Who - Who is the online course for?
The first thing to know is what the target of the online course is. Will the students be managers or new hires? What is the age range, the business function? The more detailed the information on the target, the more the educational designer will be able to outline the Person. In practice it is an identikit of the student to keep in mind when thinking about the content of a course: the language to use, the examples to be made, the type of exercise to prepare, the cultural and functional references that change based on criteria such as age or the role one has in the company.
What - What topics should the eLearning project cover?

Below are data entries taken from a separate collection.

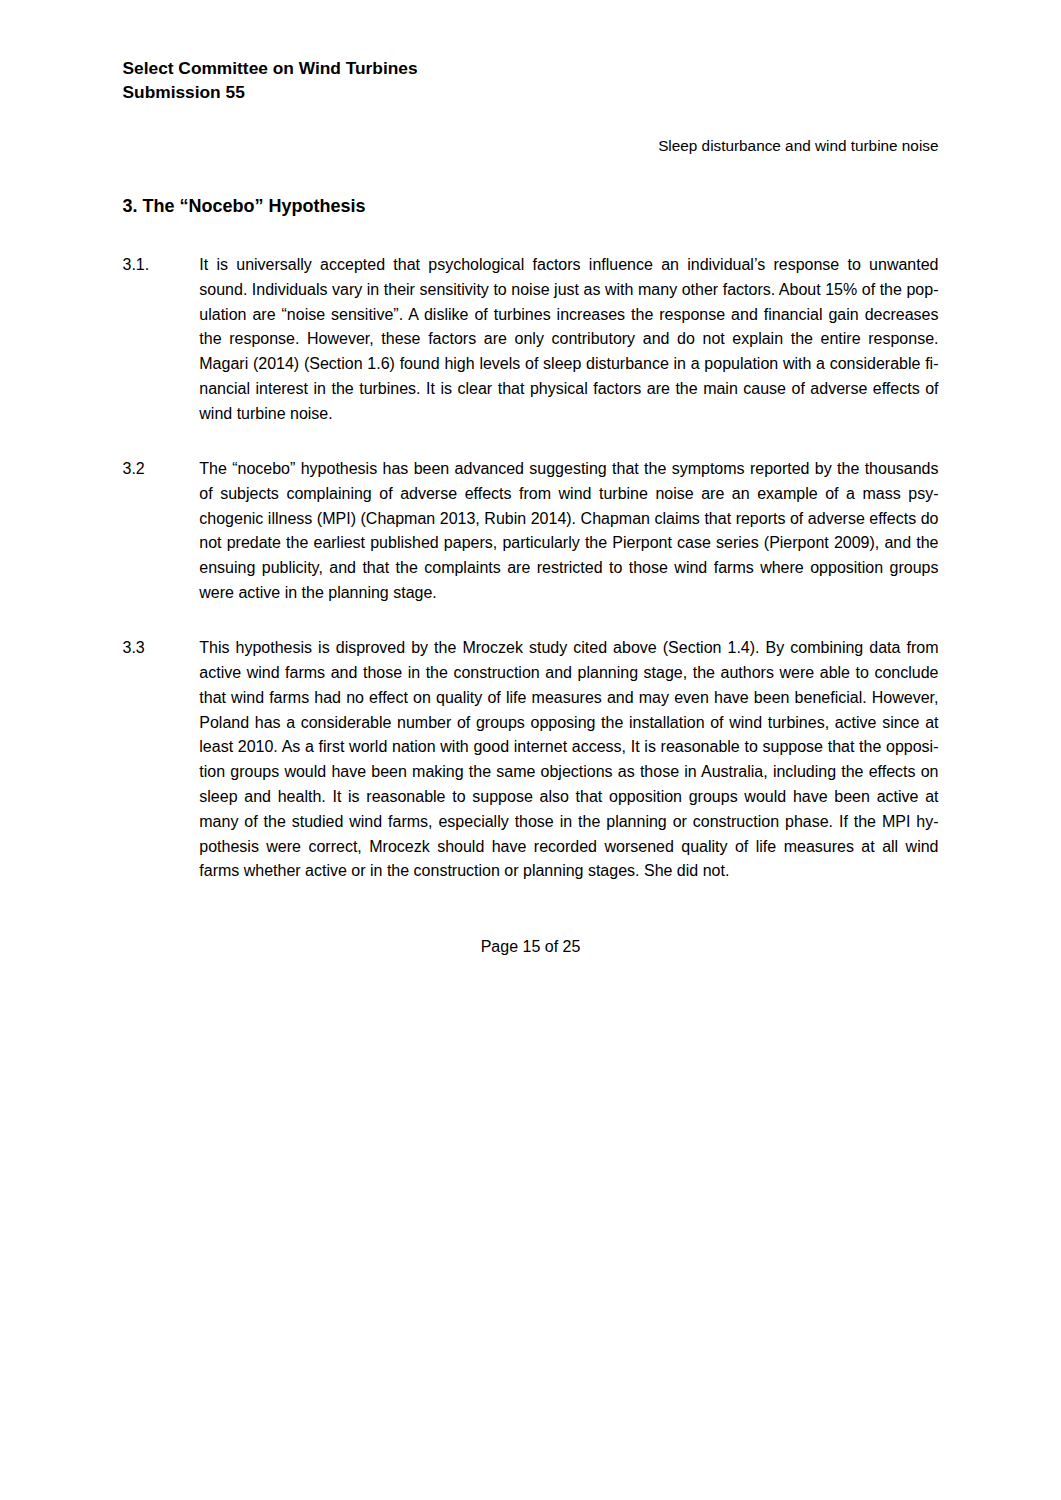Select Committee on Wind Turbines
Submission 55
Sleep disturbance and wind turbine noise
3. The “Nocebo” Hypothesis
3.1.
It is universally accepted that psychological factors influence an individual’s response to unwanted sound. Individuals vary in their sensitivity to noise just as with many other factors. About 15% of the population are “noise sensitive”. A dislike of turbines increases the response and financial gain decreases the response. However, these factors are only contributory and do not explain the entire response. Magari (2014) (Section 1.6) found high levels of sleep disturbance in a population with a considerable financial interest in the turbines. It is clear that physical factors are the main cause of adverse effects of wind turbine noise.
3.2
The “nocebo” hypothesis has been advanced suggesting that the symptoms reported by the thousands of subjects complaining of adverse effects from wind turbine noise are an example of a mass psychogenic illness (MPI) (Chapman 2013, Rubin 2014). Chapman claims that reports of adverse effects do not predate the earliest published papers, particularly the Pierpont case series (Pierpont 2009), and the ensuing publicity, and that the complaints are restricted to those wind farms where opposition groups were active in the planning stage.
3.3
This hypothesis is disproved by the Mroczek study cited above (Section 1.4). By combining data from active wind farms and those in the construction and planning stage, the authors were able to conclude that wind farms had no effect on quality of life measures and may even have been beneficial. However, Poland has a considerable number of groups opposing the installation of wind turbines, active since at least 2010. As a first world nation with good internet access, It is reasonable to suppose that the opposition groups would have been making the same objections as those in Australia, including the effects on sleep and health. It is reasonable to suppose also that opposition groups would have been active at many of the studied wind farms, especially those in the planning or construction phase. If the MPI hypothesis were correct, Mrocezk should have recorded worsened quality of life measures at all wind farms whether active or in the construction or planning stages. She did not.
Page 15 of 25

If an SME contacts an instructional designer to ask for a tailor-made online course it means that he already has an idea of the topics that are not answered in a standardized course. The needs of an SME can be different: transmitting certain skills to the students of the course, conforming to a new legal framework, taking a refresher course. The list of topics to be discussed emerges accordingly and will be the basis from which to start to understand which are the training deficiencies and with which activities and tools the set goals can be achieved.
When - Within how much time should the course be delivered in eLearning mode?
Sometimes companies set up training courses for scheduled company appointments that cannot be postponed. For example, taking a course in organizing events to apply the knowledge learned to an important meeting or during a trade show requires a well-structured timetable. The timing information is used by the instructional designer to decide how long it takes to prepare and deliver the course at the right time.
Why - Why would beneficiaries want to take this course online?
This is a fundamental question for both the SME and the final beneficiaries of the course. The SME knows exactly why it requires employees to take a training course. To ensure that an online course is successful, it is essential to involve the beneficiaries of the course and understand what their vision of the training course is and, above all, why they think it is necessary to train in a certain subject.
Where - Where to find reference material for the online course?
It seems strange that a trainer asks a company what are the sources to use for an online course. It would be even more controversial to do research to prepare material that the company has already used or treated in previous courses, without obtaining the desired results. Cross-referencing the data on the list of topics that the company would like to discuss and on the sources used previously is a way to understand how to deepen certain points or totally diversify the training offer.
How - Have you already had experience with an online course?
The how is also added to the 5 W of journalism. It is obvious that those who contact an instructional designer plan to take an online course. One of the advantages of eLearning, however, is that it also allows the use of mixed formulas that include moments of distance and classroom training. Knowing if the SME has already had experience of an online course helps the instructional designer to understand how to deliver the course, totally online or in a blended formula.
To understand what questions to ask an SME before preparing a personalized online course, just start with the 5 W rule of journalism: who, what, where, when, why plus how.